Uniform boundedness principle for almost surely converging sequence of operators I'd like to do the following: I consider a separable Banach space $X$ with a probability measure $\mu$ on the Borel $\sigma$-algebra $\mathcal B(X)$. Additionally, I have a sequence of measurable, linear and bounded operators $T_n: X\to X$ which converges $\mu$-almost-surely, i.e. there is a set $A\in \mathcal B(X)$ with $\mu(A) = 1$ such that $T_n(x) \to T(x)$ for all $x\in A$. I also know that $T$ is a linear and continuous operator (in particular, in this case $T(x) = x$, but I don't know whether that is relevant).
The question is whether I can now apply the uniform boundedness principle/Banach-Steinhaus in order to prove that the sequence of operator norms $(||T_n||)_n$ is bounded.
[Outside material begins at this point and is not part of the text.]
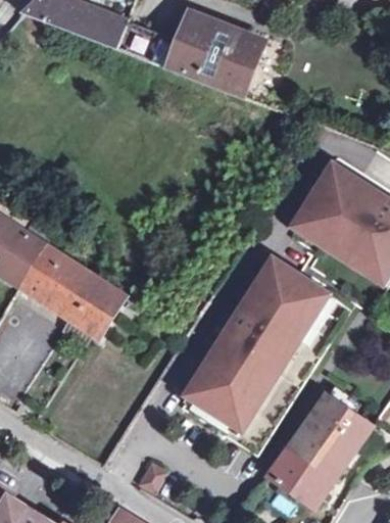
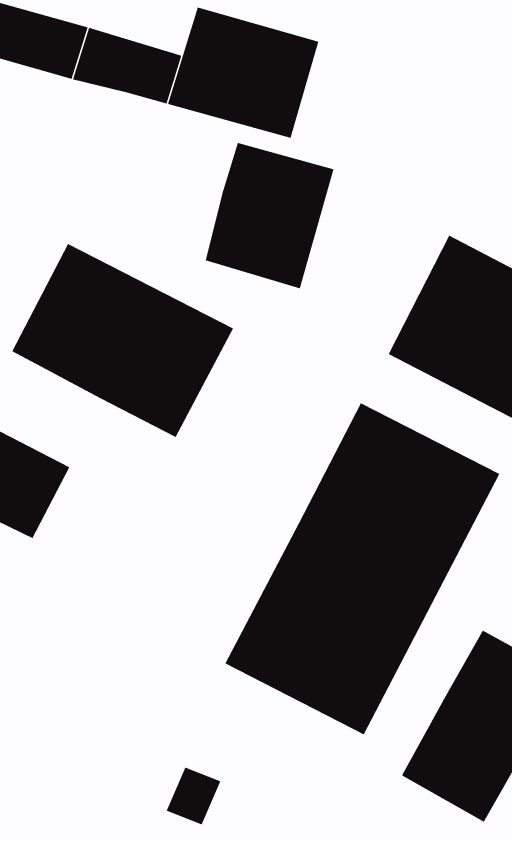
building: none -> [205,142,334,289]
building: none -> [12,243,234,438]
building: [69,276,126,335] -> none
This would be true, if the convergence held pointwise everywhere but I wonder whether the restriction on a set of measure $1$ destroys this proof.
 A: No, it's not true.
Let's take $X$ to be a Hilbert space for simplicity.  I will produce a non-degenerate Gaussian measure $\mu$ on $X$, and a sequence of bounded linear functionals $f_n \in X^*$ such that $f_n(x) \to 0$ for $\mu$-a.e. $x$, but $\|f_n\|_{X^*} \to \infty$.  You can turn this into the desired counterexample by taking the rank-one operators $T_n x = f_n(x) x_0$ for any fixed nonzero $x_0 \in X$, or take $T_n x = x + f_n(x) x_0$ if you want $T_n \to I$ almost surely.
Let $e_i$ be an orthonormal basis for $X$, and let $\xi_i$ be an iid sequence of standard normal random variables on some probability space $(\Omega, P)$.    Then one can show that the $X$-valued random series $\sum_{i=1}^\infty 2^{-i} \xi_i e_i$ converges a.s. and in $L^2(\Omega, X)$ to an $X$-valued random variable $\xi$.  Let $\mu$ be the law of $\xi$; it is a Gaussian measure which is non-degenerate because $\{e_i\}$ has dense span.
Now let $f_n(x) = \frac{1}{n}\sum_{i=1}^n 2^i \langle e_i, x \rangle_X$.  Since the $e_i$ are orthonormal, you may easily compute that $\|f_n\|^2_{X^*} = \frac{1}{n^2} \sum_{i=1}^n 2^{2i} \ge \frac{2^{2n}}{n^2} \to \infty$.  But $f_n(\xi) = \frac{1}{n} \sum_{i=1}^n \xi_i \to 0$ a.s. by the strong law of large numbers, which is to say that $f_n(x) \to 0$ for $\mu$-a.e. $x$.